§ **Provided data**:
----------------
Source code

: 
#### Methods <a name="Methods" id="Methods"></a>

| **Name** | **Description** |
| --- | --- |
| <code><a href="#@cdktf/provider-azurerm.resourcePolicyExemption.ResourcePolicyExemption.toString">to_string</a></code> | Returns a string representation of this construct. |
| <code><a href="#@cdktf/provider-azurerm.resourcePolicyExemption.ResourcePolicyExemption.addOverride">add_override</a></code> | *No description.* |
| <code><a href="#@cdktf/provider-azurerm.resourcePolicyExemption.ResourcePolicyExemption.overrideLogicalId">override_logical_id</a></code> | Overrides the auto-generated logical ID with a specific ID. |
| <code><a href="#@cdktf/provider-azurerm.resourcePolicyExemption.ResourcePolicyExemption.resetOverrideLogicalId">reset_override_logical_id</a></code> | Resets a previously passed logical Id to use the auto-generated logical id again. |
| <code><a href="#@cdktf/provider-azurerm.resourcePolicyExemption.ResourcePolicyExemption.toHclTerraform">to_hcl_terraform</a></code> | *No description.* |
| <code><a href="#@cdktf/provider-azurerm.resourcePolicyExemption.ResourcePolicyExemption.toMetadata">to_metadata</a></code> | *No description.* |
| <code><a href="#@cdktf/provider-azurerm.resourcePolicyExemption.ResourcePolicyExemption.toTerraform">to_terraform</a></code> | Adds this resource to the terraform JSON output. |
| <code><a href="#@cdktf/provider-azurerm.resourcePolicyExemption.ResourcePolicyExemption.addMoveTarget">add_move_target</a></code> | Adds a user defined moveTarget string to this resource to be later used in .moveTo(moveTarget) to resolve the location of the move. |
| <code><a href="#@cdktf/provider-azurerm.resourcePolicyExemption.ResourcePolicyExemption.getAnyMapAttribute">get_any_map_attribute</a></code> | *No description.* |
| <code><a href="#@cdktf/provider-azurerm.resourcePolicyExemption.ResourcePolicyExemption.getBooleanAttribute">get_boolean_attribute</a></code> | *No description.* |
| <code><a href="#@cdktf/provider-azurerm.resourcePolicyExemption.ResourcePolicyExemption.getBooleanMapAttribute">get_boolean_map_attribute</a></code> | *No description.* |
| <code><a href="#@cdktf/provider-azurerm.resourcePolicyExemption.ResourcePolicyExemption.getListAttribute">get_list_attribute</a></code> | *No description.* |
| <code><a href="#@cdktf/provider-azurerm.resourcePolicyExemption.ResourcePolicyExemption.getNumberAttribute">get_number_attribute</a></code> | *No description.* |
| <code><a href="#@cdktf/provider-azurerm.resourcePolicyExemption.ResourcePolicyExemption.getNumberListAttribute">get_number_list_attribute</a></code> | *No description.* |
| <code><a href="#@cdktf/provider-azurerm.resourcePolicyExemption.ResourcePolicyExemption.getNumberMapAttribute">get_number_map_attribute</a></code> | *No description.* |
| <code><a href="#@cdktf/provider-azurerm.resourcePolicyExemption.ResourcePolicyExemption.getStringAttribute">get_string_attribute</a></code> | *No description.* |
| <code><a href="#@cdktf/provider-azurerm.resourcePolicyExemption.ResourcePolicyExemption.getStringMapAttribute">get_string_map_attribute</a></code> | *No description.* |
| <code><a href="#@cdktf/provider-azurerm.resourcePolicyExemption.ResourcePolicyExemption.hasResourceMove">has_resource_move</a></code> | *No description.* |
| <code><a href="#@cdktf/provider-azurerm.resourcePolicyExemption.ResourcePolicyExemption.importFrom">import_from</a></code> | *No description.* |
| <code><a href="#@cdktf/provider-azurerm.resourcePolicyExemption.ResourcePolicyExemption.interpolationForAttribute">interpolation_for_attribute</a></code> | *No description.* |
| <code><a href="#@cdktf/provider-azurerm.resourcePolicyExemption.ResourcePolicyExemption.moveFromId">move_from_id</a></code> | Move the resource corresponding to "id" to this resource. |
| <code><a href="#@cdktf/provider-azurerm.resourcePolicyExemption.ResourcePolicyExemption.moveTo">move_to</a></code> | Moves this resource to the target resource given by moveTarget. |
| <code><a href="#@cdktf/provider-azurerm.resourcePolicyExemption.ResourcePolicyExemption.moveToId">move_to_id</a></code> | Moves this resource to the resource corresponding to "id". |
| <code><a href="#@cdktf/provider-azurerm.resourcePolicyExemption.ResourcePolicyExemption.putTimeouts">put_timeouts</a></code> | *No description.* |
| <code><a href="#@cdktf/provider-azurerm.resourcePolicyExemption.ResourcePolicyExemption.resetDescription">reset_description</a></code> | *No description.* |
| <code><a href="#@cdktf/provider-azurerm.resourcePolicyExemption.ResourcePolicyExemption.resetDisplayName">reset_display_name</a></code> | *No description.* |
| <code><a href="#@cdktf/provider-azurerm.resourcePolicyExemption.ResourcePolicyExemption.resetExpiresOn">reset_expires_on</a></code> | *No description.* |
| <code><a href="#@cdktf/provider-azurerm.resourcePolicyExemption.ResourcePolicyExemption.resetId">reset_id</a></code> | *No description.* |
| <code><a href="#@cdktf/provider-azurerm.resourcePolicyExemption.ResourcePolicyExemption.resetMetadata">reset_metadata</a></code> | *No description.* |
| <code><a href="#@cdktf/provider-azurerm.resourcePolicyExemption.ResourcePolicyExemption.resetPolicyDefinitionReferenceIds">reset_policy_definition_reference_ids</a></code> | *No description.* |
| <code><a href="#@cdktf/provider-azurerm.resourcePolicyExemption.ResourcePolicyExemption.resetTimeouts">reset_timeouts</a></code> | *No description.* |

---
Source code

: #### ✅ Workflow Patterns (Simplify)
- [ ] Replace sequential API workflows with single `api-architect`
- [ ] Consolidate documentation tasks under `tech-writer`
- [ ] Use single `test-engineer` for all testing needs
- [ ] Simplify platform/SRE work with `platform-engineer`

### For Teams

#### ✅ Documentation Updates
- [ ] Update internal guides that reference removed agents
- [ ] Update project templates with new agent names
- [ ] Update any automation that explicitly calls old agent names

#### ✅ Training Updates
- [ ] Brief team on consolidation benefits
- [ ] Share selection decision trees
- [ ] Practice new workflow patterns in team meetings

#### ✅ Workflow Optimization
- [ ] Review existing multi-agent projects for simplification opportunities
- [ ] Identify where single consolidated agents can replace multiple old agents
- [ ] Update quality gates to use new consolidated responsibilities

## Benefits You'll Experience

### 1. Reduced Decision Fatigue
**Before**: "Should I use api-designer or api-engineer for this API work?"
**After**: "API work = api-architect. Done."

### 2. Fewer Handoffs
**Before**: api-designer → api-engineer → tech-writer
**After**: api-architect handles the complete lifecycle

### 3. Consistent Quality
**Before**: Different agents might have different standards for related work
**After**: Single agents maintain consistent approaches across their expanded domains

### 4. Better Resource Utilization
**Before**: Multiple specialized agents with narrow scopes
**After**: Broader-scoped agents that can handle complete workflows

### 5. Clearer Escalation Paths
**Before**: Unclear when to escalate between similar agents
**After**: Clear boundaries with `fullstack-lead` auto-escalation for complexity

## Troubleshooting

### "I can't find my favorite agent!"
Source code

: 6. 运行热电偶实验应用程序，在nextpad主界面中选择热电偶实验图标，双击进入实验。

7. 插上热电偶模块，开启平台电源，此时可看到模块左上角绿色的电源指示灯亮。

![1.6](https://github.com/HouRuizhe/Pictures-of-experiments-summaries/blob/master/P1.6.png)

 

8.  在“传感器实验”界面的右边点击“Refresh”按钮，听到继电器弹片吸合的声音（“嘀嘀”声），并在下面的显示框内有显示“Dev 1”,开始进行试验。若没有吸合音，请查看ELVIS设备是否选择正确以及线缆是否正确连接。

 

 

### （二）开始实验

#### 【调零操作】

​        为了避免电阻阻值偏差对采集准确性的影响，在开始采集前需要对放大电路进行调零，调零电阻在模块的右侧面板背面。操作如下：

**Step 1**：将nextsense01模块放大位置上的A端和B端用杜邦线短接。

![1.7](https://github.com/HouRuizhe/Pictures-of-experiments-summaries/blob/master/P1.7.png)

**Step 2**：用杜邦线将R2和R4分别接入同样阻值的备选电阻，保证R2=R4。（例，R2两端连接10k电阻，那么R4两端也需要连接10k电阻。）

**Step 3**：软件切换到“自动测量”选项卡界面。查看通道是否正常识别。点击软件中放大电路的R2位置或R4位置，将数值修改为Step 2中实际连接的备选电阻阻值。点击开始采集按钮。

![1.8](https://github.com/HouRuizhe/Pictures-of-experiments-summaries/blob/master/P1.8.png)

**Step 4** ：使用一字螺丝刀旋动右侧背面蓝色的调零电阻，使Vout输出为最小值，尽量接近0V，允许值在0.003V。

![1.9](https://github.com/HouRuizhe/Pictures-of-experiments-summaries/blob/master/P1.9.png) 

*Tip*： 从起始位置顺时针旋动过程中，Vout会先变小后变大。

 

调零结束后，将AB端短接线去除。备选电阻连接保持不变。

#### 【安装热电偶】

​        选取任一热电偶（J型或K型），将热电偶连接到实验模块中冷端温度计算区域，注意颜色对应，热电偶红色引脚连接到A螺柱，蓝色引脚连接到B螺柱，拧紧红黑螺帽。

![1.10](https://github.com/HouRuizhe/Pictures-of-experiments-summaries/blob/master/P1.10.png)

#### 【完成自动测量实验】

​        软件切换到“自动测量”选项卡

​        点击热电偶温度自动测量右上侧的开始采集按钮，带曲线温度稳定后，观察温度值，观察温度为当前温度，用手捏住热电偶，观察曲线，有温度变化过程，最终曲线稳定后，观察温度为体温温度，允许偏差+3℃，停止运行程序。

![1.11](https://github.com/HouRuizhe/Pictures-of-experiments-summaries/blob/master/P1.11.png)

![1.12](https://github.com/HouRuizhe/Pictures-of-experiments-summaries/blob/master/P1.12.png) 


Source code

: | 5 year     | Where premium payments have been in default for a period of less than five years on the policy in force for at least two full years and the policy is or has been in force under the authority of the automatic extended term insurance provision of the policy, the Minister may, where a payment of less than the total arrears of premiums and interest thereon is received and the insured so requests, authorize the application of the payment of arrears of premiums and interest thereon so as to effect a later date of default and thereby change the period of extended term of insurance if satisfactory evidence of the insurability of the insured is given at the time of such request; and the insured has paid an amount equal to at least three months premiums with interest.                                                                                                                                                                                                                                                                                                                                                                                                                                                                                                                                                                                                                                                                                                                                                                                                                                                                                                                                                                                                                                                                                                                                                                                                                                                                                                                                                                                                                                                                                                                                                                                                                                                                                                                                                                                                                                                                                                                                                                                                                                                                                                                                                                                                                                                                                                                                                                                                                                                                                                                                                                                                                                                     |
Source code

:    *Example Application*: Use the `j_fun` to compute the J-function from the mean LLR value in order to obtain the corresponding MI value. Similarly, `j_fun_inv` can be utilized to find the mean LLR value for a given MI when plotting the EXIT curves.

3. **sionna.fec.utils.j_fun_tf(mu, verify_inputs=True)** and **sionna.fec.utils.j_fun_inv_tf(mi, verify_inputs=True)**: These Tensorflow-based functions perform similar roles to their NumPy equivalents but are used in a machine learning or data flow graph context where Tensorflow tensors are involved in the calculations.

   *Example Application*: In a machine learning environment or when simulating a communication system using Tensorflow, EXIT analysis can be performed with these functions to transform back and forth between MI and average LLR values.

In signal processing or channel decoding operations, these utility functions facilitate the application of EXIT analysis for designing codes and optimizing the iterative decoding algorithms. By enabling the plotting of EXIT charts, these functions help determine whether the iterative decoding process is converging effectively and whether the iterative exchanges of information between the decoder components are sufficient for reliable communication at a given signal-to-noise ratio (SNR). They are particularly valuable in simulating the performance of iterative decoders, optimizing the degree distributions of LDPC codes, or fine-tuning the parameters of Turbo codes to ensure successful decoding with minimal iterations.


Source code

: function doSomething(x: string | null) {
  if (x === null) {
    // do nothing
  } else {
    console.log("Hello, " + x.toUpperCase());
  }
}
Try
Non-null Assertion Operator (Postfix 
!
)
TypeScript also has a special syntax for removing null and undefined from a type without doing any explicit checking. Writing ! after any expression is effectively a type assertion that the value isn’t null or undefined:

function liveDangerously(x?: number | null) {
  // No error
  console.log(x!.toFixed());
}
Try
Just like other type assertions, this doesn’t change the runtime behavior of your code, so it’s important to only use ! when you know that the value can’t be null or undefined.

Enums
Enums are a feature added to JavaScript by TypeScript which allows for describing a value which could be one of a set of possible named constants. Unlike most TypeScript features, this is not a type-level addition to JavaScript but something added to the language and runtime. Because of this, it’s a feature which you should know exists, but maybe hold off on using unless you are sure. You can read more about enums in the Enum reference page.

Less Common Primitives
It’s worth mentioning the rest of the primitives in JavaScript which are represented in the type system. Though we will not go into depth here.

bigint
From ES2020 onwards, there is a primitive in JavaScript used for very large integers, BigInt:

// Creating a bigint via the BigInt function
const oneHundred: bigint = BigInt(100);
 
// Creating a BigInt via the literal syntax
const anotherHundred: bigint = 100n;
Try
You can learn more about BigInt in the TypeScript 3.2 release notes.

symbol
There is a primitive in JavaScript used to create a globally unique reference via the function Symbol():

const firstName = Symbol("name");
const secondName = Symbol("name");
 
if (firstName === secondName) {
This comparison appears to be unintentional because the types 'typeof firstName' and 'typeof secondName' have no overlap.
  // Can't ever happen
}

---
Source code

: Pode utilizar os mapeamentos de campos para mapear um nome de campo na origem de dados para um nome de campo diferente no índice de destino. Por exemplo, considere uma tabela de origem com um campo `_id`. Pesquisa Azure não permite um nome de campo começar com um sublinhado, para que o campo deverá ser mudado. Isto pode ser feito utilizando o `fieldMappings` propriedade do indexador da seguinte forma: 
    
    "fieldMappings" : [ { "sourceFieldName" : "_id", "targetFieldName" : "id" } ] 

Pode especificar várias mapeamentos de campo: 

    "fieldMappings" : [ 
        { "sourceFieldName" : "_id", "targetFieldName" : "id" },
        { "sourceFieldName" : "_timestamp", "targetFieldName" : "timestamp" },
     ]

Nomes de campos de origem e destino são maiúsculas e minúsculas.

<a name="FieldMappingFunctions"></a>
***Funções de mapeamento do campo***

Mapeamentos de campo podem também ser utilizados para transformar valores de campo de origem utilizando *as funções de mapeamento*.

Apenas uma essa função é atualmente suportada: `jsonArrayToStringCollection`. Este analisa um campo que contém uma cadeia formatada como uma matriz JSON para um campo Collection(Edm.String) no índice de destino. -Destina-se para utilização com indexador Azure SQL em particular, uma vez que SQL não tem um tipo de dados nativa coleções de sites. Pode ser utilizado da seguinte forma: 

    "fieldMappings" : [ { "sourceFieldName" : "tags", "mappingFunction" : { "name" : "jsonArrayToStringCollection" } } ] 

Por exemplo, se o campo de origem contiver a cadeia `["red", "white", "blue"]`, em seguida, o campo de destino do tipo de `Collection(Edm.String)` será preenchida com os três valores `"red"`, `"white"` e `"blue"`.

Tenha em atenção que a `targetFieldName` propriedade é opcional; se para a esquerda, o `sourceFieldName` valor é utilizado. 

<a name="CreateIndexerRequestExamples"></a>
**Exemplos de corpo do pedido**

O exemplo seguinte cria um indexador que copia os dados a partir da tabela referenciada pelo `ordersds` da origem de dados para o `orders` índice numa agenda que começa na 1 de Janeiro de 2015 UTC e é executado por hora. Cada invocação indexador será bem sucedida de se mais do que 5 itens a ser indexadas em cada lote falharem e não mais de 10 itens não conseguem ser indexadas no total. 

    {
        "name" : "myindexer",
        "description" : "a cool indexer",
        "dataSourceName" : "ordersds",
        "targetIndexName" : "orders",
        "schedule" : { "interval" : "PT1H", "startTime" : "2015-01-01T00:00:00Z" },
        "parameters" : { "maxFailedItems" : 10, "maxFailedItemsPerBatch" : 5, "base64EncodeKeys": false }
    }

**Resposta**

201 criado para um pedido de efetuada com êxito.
----------------
§ **Work instructions**: In the stretch from "#### ✅ Documentation Updates" through "- [ ] Practice", replace "agent names" with "agent identifiers" and give those lines back with everything else unchanged.

§ **Written reply**:
#### ✅ Documentation Updates
- [ ] Update internal guides that reference removed agents
- [ ] Update project templates with new agent identifiers
- [ ] Update any automation that explicitly calls old agent identifiers

#### ✅ Training Updates
- [ ] Brief team on consolidation benefits
- [ ] Share selection decision trees
- [ ] Practice new workflow patterns in team meetings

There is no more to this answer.